Chavan: I took it up because during the Lok Sabha elections, Modi had brought it up by saying that during his tenure in Gujarat, he had put the state ahead of Maharashtra — which was totally incorrect. I then challenged him for a straight, fact-based televised debate, which he never took up. The Gujarat-Maharashtra issue has another dimension- connected to the highly emotional Samyukta Maharashtra movement that led to the formation of Maharashtra, dividing the erstwhile Bombay Presidency into Gujarat and Maharashtra. Comparisons are fraught with issues of Marathi pride. The claim by Modi and Amit Shah that they would take Maharashtra Gujarat’s way may create problems for BJP in this state. It is not going to be as easy as they think.

Yes, my “Maharashtra No.1”campaign kicked in late but it will have an impact.

Q: Aren’t “Maharashtra No.1” campaign and slogans of “Marathi pride” something one would associate with a party like Shiv Sena?

Chavan: What can we do? We have to fight many years of anti-incumbency. How do I counter that?

Q: If the Congress loses in Maharashtra, will it be because of the impact of the Lok Sabha elections or will the blame land on your doorstep?

Chavan: Difficult to say. One of the ways to argue would be: does the Modi wave continue? It could be said that people have given the Congress so many years, give him at least one term. People will accept the logic although Modi has not shown any great performance in the first 100 days — he has done more politicking than governance. The country does not have a full-time defence minister when the borders are hot. My detractors in the state and within my party will accuse me of not doing enough. But who is to judge? I tried to check corruption as much as I could. It is impossible. It is not possible to understand the grip of the builder mafia on Maharashtra politics from anywhere else in the country. Yet, I tried to bring in rule-based governance. Now people will judge.

Q: What happens to the Antony commission report on the reasons for the Lok Sabha debacle?

Chavan: I was part of the earlier Antony commission as well in 2006. Even though the current one is very soft on the leadership, nothing much will come out. It will be buried.

Q: Will an out-of-power Congress wither away like the out-of-power Left?

Chavan: Hopefully not. We will see. Will the Left be working together with the Congress to take on the BJP? I do not know.

Q: Is there a churning within the Congress?

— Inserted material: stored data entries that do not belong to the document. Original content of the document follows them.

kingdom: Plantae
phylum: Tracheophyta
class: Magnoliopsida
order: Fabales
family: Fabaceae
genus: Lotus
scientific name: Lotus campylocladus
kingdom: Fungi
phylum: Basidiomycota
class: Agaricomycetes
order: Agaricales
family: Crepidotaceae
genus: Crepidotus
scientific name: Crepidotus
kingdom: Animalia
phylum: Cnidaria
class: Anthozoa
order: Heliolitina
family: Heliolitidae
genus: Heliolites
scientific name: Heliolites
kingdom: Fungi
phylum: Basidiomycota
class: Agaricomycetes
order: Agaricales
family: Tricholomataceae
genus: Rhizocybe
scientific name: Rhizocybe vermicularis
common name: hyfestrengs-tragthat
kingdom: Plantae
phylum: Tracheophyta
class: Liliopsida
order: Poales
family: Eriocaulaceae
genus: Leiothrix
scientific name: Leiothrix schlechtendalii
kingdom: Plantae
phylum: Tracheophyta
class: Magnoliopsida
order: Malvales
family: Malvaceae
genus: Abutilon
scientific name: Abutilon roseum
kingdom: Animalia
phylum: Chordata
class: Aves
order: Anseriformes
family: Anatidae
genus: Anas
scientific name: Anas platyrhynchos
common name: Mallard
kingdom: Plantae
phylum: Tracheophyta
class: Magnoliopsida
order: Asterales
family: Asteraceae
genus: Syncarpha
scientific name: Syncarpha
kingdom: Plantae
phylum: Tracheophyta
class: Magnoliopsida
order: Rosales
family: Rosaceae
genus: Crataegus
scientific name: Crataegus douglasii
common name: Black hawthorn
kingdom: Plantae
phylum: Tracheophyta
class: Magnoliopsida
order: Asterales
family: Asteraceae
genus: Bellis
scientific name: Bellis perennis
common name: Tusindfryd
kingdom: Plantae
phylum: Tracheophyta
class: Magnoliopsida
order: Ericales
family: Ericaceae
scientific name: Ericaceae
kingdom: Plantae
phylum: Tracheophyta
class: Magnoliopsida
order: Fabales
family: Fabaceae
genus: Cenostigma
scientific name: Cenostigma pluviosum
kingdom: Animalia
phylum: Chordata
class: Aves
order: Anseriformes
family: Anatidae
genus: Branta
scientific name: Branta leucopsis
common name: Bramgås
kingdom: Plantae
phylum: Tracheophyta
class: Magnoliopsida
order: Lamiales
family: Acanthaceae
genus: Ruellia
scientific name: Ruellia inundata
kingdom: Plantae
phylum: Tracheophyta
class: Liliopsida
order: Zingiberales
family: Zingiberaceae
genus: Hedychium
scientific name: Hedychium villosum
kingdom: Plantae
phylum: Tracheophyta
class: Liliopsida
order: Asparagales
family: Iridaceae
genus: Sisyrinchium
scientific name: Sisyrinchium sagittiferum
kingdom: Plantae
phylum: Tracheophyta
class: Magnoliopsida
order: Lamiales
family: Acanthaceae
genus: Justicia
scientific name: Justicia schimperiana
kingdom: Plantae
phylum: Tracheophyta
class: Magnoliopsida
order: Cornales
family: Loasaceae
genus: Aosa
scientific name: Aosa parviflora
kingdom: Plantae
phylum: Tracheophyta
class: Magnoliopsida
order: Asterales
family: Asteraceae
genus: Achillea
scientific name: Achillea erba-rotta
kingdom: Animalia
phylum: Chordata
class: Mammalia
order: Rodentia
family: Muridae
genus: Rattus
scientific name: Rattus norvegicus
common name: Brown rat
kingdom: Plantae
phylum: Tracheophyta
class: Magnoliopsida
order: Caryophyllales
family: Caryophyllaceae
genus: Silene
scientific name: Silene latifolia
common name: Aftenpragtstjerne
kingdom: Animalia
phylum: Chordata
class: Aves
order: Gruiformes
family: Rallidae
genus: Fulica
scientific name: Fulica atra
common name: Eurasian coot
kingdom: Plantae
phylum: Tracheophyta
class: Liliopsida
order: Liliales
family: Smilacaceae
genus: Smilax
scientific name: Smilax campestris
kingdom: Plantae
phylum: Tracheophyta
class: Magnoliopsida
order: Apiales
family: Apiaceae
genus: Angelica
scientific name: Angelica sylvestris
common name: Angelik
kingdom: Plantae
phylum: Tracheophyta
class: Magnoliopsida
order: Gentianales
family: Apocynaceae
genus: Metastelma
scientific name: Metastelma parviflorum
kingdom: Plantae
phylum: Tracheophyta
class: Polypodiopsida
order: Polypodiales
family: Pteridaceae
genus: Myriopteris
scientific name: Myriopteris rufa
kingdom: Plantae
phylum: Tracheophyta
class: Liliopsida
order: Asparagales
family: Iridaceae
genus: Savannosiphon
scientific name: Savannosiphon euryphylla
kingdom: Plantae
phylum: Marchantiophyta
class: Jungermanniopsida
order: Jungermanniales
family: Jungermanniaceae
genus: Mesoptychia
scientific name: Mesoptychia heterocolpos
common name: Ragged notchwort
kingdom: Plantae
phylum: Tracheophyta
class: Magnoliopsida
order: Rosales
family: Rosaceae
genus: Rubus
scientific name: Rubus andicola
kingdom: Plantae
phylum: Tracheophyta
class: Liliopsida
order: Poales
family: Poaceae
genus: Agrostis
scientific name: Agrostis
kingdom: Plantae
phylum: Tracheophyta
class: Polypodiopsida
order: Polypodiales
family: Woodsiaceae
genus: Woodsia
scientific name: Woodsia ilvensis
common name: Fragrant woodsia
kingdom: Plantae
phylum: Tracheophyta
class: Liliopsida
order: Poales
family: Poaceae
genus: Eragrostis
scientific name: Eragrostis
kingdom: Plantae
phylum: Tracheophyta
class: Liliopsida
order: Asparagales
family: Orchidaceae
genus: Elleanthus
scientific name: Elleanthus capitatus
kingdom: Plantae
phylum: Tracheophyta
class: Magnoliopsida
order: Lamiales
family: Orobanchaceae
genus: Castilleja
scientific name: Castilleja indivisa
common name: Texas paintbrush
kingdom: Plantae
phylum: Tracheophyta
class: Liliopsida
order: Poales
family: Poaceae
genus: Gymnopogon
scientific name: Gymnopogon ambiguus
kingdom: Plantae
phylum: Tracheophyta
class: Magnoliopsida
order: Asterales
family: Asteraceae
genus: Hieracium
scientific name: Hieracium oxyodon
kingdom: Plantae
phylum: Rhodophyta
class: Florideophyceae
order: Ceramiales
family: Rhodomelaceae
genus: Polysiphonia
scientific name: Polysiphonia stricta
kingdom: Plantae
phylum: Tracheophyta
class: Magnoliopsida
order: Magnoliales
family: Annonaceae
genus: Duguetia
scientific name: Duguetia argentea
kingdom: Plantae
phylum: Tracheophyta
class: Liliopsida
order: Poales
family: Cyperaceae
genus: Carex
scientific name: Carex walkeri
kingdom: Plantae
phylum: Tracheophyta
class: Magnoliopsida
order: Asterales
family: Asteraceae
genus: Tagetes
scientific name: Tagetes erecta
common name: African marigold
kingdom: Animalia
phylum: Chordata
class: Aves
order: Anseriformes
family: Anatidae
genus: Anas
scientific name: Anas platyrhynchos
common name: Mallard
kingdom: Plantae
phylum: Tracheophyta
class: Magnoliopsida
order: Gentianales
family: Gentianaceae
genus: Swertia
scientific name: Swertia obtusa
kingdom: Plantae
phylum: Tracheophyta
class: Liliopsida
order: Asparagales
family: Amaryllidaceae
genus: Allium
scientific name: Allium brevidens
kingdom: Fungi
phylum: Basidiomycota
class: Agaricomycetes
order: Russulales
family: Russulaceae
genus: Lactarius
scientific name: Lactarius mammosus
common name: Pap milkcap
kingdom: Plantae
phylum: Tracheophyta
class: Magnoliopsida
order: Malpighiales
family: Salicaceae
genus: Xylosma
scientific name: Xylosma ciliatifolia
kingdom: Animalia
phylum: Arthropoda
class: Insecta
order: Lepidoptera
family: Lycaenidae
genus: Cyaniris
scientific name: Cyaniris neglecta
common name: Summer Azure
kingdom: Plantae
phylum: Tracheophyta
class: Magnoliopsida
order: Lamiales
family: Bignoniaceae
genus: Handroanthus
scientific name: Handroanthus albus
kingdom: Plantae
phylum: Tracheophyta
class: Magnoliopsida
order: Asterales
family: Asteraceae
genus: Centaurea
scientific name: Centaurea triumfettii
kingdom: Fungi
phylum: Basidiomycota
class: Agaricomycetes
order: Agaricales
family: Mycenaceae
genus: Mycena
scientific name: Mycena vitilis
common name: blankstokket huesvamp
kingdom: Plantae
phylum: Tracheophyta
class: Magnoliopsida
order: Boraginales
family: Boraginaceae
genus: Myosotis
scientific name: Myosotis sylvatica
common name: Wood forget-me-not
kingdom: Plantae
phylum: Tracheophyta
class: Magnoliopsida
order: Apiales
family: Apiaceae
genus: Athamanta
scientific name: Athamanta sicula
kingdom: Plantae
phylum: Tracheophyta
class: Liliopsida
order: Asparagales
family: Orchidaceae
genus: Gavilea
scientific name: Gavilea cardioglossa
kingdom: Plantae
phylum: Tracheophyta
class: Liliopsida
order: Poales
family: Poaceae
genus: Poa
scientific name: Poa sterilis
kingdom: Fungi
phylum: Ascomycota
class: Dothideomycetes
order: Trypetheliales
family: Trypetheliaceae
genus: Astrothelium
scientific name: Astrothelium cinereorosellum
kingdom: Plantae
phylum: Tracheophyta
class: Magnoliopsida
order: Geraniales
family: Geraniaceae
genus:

Chavan: I do not see it right now. We are paying too great a price. But yes, people have decidedly voted to keep smaller parties out. Look at what happened to Mayawati, to Mulayam, to Mamata. People have realised that smaller parties create instability. Hopefully, this realisation will work in favour of the Congress someday — a lot of internal re-organisation is due and it will happen slowly. As far as I am concerned, I would like to stay within the state and work on the ground. I do have a grassroot Left-of-centre political legacy. My father belonged to the Workers and Peasants’ party at one time. I believe in that politics and I am in politics not just because of an accident of birth. I studied in a municipal school in Karad and then went on to study engineering at Berkeley. I am comfortable in both places.

Q: Will Priyanka Gandhi step in?

Chavan: I don’t think so. She can’t suddenly step in. I do not see a cataclysmic change in leadership. It has happened once, it has happened twice. I am not sure it will happen soon now.